De gedeeltelijk overdekte doorgang tussen de Kloveniersburgwal en de Oudezijds Achterburgwal staat bekend als de Oudemanhuispoort. Hij leidt niet meer naar het Oudemannen- en Vrouwengasthuis, zoals weleer, maar sinds 1876 naar het hoofdgebouw van de Universiteit van Amsterdam (UvA). De poort aan de Kloveniersburgwal had een voorganger uit 1601, maar die werd in 1786 vervangen door de huidige, ontworpen door stadsbouwmeester Abraham van der Hart met beeldhouwwerk van A. Ziesenis.

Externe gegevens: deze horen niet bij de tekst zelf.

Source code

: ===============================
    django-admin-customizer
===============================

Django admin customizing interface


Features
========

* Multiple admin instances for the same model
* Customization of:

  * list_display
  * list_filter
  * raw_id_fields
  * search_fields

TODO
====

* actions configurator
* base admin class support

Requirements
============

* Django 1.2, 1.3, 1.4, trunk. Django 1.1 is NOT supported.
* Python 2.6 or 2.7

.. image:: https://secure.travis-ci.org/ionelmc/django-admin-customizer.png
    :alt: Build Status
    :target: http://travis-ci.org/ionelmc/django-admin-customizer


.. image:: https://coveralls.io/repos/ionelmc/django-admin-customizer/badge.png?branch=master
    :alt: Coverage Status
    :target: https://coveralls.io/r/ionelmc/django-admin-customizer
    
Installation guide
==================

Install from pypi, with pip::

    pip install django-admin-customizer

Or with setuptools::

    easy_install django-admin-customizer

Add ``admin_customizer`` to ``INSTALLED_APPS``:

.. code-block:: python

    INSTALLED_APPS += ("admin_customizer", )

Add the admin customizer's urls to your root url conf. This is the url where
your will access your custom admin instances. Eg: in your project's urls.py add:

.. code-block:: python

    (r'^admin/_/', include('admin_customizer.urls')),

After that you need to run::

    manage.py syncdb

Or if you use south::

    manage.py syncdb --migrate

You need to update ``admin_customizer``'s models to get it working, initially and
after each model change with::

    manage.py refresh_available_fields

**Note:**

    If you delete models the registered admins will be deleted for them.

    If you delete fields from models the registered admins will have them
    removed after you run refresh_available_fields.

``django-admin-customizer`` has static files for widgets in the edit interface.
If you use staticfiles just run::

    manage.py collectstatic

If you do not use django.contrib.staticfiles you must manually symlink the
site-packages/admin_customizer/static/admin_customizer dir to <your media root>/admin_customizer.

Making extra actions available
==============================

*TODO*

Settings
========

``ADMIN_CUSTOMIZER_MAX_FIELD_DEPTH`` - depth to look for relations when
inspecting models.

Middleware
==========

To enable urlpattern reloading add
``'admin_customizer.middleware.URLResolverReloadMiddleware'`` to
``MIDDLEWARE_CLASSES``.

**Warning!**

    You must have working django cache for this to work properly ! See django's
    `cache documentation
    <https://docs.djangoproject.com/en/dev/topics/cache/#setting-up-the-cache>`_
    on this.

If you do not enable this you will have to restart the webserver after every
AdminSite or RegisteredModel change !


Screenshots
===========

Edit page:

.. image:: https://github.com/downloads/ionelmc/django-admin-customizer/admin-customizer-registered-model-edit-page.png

De poort bestaat uit Toscaanse zuilen en een hoofdgestel met trigliefen in het fries, waarboven drie figuren zijn gebeeldhouwd: de Mildheid met een hoorn des overvloeds, geflankeerd door figuren die de Armoede en de Ouderdom voorstellen. Zij symboliseren de zorg welke de stad had voor haar oude lieden.

Ter hoogte van de Oudemanhuispoort staat aan de overkant van de Kloveniersburgwal een stadspaleisje met zandstenen gevel, het Poppenhuis.

Poppenhuis, Kloveniersburgwal 95

Dit dubbelhuis van Joan Poppen is in 1642 door philips vingboons ontworpen. Het Huis Joan Poppen (of ’het Poppenhuis’) heet eigenlijk De Gulden Steur. De zandstenen lijstgevel is een mooi voorbeeld van Hollands Classicisme. De gevel wordt gedomineerd door een kolossale orde van zes Corinthische pilasters. De vier middelste pilasters dragen een groot driehoekig fronton. Het huis heeft een hoog dwarsdak (een paviljoendak) met sierschoorstenen. De oorspronkelijke kruiskozijnen zijn waarschijnlijk al in de achttiende eeuw vervangen door schuiframen met roedenverdeling. De hoge stoep en de ingang op de hoofdverdieping zijn in 1904 gesloopt. Sindsdien is een voormalige dienstingang tevens hoofdingang.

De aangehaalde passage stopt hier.